Research Lead: Matthew Bishop
UC Campus(es): UC Davis
Problem Statement: Policy development is driven by information, some of which involves people and organizations. Some of this information includes personally identifiable information (PII) and other sensitive information. Typically, sensitive information cannot be released, so if the data is to be released to justify a policy or the manner in which a policy is to be implemented, the data must be sanitized to remove any sensitive data points. This must be done in a way to preserve the utility of the data, so as to ensure that the policies and practices can be justified. Improving transportation infrastructure requires gathering data to be used in developing, or validating, transportation policies and practices. Sometimes this data must be made available to third parties to carry out analyses or to independently confirm the claims made about policy elements and the way policies are put into practice. Data can be released in two forms: raw data, which is the data as it is gathered, and aggregated data, in which summaries are released. A solution to preventing the release of sensitive information is to sanitize the data—i.e., remove or suppress the sensitive information. The goal of sanitization is to protect sensitive information while enabling analyses of the data that will produce the same results as analyses of the unsanitized data. However, protecting information requires that sanitized data cannot be linked to data from other sources in a manner that leads to desanitization.

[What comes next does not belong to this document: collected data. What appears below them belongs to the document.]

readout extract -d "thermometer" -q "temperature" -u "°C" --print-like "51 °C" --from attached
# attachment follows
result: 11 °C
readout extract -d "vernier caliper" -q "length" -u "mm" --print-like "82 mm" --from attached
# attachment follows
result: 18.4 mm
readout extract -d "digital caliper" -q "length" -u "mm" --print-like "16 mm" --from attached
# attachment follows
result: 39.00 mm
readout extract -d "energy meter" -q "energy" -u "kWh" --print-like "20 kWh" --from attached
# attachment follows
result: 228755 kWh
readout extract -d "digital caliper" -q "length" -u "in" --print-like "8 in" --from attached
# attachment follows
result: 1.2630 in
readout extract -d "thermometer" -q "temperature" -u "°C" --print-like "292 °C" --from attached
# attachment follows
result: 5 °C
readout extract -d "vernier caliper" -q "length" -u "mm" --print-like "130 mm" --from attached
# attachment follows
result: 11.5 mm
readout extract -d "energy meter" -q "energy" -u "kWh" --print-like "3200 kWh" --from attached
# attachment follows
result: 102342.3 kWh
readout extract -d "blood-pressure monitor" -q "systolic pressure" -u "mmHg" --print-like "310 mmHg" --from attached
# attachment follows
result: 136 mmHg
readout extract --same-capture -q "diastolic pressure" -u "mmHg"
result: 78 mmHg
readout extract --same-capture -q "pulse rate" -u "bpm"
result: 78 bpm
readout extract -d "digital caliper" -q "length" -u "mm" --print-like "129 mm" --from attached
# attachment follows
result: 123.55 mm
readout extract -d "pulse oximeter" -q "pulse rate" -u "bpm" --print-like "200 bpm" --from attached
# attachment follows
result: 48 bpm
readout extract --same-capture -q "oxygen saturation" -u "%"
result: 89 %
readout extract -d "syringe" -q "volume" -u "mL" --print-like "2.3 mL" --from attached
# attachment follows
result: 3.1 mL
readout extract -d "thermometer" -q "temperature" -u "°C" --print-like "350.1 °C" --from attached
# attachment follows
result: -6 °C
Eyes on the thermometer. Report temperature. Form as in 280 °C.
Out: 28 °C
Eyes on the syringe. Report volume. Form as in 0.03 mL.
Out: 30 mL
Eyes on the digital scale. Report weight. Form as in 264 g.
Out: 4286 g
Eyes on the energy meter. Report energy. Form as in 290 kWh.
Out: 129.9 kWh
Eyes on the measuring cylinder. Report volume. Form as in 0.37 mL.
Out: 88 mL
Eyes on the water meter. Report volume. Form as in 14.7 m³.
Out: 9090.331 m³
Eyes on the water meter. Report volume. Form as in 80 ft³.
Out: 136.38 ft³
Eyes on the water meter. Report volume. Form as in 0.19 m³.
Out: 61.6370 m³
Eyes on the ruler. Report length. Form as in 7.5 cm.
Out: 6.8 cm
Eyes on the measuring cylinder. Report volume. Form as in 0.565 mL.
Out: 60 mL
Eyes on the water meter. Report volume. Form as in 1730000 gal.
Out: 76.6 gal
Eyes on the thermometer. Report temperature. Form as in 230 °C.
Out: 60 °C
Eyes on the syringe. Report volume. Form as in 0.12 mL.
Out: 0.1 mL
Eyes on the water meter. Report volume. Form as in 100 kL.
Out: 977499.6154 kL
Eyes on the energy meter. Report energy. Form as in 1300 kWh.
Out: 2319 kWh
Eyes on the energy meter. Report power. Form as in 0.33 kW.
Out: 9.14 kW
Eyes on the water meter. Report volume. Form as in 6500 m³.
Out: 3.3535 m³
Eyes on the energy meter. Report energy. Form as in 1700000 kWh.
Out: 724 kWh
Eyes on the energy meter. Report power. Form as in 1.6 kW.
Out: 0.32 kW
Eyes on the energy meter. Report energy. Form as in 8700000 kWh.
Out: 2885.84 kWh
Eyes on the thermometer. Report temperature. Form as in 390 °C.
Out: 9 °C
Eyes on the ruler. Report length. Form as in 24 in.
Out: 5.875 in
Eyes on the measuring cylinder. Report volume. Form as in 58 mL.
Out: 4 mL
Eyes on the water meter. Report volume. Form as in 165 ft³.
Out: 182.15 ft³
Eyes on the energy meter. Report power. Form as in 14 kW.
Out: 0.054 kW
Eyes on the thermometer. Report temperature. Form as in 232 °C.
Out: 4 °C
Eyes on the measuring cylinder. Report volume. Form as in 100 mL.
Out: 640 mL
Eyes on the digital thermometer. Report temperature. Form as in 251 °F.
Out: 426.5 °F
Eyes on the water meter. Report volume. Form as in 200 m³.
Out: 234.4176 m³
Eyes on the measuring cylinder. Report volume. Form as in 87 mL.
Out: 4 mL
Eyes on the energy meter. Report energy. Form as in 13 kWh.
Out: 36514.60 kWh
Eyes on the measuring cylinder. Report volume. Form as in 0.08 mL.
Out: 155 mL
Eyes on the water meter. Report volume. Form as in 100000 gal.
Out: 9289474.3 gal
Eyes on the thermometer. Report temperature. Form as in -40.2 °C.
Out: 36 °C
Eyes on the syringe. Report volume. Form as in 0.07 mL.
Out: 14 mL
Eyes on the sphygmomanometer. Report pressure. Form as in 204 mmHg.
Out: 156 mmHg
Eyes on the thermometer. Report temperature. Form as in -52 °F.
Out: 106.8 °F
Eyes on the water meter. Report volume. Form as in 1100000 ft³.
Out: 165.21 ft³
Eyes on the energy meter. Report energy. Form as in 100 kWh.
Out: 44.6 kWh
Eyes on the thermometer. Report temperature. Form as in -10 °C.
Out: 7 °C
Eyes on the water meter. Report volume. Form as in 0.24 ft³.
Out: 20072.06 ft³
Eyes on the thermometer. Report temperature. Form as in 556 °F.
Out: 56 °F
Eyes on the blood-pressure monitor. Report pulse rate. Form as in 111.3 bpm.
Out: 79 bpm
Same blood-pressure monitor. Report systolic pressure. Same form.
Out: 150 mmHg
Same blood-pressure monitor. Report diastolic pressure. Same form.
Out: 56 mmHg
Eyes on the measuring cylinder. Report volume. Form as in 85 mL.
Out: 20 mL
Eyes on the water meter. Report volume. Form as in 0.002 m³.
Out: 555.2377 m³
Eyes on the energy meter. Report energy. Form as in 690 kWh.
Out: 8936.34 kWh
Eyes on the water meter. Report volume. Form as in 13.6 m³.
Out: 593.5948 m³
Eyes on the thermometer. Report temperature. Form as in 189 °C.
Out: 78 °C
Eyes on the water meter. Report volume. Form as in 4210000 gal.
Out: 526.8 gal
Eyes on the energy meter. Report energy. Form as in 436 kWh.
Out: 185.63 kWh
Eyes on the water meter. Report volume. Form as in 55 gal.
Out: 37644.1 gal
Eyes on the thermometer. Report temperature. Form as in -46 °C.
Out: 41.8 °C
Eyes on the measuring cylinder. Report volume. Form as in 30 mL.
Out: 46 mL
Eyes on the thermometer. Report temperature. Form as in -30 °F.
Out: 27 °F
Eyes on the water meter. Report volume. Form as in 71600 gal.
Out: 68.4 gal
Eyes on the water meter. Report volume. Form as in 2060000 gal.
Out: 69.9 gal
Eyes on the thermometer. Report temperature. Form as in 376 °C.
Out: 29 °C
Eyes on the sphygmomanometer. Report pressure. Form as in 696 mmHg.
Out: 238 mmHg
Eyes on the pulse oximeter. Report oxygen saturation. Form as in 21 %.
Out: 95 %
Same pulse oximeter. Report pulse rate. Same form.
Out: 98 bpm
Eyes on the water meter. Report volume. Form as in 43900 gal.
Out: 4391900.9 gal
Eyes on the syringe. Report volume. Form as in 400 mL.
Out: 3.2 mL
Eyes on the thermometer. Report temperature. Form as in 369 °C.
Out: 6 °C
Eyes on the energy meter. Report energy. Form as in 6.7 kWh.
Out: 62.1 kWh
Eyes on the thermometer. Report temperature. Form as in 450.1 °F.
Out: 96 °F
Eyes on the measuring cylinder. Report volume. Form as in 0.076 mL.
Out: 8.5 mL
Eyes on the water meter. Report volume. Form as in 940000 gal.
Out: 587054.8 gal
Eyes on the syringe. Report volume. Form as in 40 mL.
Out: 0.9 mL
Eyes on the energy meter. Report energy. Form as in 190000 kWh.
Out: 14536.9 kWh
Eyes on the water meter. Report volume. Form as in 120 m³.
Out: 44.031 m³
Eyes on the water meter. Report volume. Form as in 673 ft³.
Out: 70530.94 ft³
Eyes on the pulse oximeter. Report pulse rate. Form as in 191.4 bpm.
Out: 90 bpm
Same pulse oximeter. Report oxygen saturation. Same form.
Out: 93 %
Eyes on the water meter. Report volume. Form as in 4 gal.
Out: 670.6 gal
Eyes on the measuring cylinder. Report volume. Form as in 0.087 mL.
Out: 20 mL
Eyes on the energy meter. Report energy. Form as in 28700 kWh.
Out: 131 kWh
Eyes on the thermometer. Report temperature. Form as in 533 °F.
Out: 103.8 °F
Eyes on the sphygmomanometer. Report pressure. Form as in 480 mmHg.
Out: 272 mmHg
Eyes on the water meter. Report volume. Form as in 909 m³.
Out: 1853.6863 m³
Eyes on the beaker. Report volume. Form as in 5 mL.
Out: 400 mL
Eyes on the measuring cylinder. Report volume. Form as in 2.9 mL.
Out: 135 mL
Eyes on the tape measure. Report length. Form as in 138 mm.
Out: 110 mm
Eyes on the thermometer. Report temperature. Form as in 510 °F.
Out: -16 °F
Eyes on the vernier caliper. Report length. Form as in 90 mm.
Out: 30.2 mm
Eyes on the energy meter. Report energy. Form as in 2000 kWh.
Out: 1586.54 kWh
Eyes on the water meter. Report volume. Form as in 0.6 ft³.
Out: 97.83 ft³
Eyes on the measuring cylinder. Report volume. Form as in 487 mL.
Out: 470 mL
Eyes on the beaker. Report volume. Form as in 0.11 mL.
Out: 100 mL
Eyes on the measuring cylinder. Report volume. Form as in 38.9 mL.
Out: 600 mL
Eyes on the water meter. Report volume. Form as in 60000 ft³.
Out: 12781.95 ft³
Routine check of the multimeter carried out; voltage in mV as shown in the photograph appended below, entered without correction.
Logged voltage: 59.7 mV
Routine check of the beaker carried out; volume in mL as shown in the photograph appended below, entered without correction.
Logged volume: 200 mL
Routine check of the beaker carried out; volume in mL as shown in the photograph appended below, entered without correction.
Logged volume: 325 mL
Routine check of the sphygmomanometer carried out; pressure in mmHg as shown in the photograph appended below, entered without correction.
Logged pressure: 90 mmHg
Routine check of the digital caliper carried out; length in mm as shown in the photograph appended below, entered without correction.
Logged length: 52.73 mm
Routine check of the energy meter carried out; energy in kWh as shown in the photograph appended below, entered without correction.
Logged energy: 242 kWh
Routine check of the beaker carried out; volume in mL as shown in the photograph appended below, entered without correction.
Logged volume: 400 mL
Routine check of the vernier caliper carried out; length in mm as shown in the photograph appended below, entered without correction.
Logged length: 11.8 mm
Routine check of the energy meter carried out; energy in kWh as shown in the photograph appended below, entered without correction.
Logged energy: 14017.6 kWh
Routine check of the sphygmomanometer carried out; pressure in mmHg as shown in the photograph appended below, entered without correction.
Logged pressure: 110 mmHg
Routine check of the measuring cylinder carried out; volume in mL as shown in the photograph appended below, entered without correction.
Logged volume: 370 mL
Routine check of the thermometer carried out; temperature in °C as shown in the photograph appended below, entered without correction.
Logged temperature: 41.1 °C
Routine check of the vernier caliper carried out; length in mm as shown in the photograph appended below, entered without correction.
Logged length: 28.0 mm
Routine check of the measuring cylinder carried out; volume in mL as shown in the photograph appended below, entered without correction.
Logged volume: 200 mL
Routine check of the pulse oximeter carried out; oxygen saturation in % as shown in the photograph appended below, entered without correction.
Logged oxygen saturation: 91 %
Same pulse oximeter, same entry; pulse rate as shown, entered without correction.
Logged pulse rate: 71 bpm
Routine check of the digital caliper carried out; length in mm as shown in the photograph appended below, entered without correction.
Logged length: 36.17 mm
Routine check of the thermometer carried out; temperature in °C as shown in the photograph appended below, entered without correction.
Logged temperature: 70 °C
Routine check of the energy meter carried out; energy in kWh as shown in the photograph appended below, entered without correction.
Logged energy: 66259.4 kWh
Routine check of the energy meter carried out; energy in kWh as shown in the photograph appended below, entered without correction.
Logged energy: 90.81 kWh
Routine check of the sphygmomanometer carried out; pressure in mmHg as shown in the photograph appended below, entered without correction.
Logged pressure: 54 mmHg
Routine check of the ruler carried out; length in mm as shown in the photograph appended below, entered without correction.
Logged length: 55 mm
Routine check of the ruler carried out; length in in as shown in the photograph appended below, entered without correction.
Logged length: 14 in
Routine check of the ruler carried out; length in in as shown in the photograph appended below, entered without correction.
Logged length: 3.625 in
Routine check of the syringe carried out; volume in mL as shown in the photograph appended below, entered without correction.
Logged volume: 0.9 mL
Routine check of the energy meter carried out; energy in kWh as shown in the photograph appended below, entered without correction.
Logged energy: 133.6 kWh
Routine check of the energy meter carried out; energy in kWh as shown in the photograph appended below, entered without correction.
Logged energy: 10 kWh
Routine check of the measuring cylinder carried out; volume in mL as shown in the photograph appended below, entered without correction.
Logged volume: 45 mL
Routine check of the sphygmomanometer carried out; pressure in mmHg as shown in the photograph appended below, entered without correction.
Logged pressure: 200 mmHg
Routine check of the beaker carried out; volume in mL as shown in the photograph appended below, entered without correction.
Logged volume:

Project Description: This project reviews typical strategies used to sanitize datasets, the research on how some of these strategies are unsuccessful, and the questions that must be addressed to better understand the risks of desanitization. The project also identifies and characterizes precisely the gaps in the existing research surrounding data sanitization in order to preserve the balance between utility and privacy. In order to identify research gaps that create uncertainty, the researcher met with a variety of parties, including policy makers, data analysts, and privacy officers, to answer the following questions: What are the specific threats that data sanitization is to guard against, and how can one validate that those are the correct threats? How do we prevent false inferences from being drawn? How do we determine what external data is needed to desanitize the target data? What information must one or more external datasets have so that an adversary could desanitize enough data in the sanitized dataset for their purpose?